The conversation would continue in the same vein for the next five minutes: Can we speak alone? No. Can we speak alone? No. But it had ended—I think the four of us, even Mrs. Fillmore, had known it had ended—with Dean Parnell’s first No. Finally Mrs. Fillmore looked at all of us, then brought her palms down with a mighty WHAP.
“I won’t take this anymore!” she screamed. “I won’t take this anymore! I won’t take this anymore! I won’t take this anymore!” And she left, leaving us to wonder about the student, or whether he or she actually existed, or whether her antics had been on purpose to embarrass me.
“Look,” Dean Parnell told me. “You did nothing wrong. Just don’t staff her anymore.”
“Oh, I won’t,” I said. “Tell me, who is she?”
“Oh,” Dean Parnell said. “She’s a principal of a middle school near here.”
Oh.
When my predecessor returned from to assume her new duties, I told her of what happened. She seemed unsurprised.

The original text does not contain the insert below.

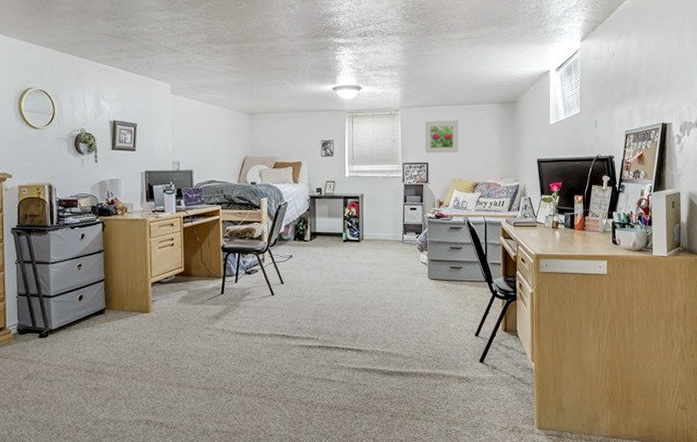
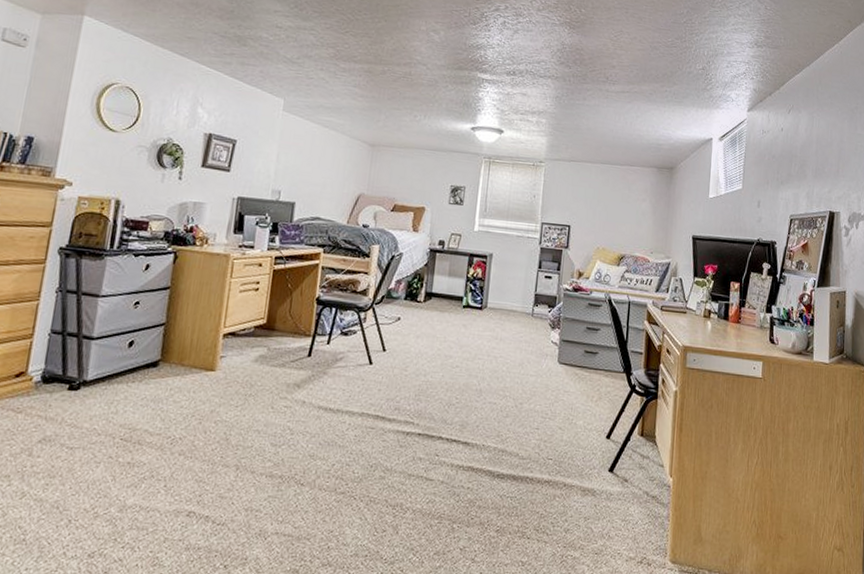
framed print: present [425,121,459,154] -> none [568,177,609,218]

“Oh,” she said, in here trumpety Southern-gentle-lady’s drawl. “She does things like that all along, yells at students. She would request morning classes and sneak away from her middle school to teach them, until the school district found out. A few semesters ago she gave her students a month off—for an “individual project,” she said. Once she said that she couldn’t make it to class for two weeks, but the class should meet and discuss the materials. Bullied about a half-dozen suckers into doing just that. Things like that get you on the ‘Avoid if you can’ list.”
“Avoid if you can?” I said. “Why hire her at all, ever?”
She shrugged her shoulders, drew out a “Wellllllll,” and then said the sentence that would soon become my own motto. “Sometimes we have no choice.”